Work order: The answer must consist of every line from the entries below that contains the word "risultati".

Data shown:
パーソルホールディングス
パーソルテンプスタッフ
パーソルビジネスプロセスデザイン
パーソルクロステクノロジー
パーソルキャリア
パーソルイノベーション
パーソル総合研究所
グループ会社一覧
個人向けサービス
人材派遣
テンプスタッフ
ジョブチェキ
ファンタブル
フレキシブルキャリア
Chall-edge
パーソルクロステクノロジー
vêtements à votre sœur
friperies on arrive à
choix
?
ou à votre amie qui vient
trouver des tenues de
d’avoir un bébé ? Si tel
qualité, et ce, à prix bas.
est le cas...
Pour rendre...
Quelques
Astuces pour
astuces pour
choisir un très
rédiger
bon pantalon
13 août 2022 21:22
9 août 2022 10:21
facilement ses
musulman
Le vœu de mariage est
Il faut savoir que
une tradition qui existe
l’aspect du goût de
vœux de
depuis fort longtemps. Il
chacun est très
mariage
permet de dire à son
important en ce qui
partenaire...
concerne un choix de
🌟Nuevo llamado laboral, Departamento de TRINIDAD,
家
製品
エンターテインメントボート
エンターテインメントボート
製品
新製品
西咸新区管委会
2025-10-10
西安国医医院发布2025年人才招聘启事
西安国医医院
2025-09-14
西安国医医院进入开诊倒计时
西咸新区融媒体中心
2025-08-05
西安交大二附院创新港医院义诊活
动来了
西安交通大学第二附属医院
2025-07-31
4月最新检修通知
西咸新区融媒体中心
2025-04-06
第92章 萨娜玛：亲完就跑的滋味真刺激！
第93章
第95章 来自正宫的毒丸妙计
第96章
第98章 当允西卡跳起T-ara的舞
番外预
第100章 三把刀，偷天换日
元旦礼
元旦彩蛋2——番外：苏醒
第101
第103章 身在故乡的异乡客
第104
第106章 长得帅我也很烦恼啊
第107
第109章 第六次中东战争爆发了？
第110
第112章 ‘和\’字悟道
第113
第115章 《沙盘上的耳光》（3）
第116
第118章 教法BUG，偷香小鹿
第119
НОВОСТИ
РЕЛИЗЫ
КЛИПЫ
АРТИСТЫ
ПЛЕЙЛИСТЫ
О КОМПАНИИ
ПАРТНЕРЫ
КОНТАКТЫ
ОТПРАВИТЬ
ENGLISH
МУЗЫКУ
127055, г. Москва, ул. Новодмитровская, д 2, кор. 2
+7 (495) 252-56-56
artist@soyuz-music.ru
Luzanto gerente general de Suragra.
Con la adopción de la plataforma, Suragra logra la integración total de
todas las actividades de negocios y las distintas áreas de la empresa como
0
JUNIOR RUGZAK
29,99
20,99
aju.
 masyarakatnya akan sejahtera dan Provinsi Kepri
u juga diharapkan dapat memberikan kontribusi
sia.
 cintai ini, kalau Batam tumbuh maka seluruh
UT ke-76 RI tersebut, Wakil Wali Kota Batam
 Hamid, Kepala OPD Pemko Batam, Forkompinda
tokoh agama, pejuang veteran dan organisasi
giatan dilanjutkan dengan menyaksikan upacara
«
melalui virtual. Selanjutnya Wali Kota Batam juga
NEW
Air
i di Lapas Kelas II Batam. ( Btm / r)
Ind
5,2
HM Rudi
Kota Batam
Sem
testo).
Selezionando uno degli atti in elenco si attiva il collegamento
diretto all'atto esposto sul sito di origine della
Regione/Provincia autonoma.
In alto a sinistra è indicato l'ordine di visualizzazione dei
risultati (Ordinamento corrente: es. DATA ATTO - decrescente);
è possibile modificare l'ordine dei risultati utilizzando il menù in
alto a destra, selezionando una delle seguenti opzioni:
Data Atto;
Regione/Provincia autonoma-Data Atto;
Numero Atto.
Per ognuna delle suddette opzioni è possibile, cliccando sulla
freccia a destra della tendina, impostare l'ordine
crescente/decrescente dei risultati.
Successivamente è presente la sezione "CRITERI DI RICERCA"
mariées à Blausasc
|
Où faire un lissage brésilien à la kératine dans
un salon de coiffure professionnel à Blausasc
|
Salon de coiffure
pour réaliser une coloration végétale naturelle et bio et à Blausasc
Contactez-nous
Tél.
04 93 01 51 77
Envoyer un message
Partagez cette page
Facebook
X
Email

Expected answer:
risultati (Ordinamento corrente: es. DATA ATTO - decrescente);
è possibile modificare l'ordine dei risultati utilizzando il menù in
crescente/decrescente dei risultati.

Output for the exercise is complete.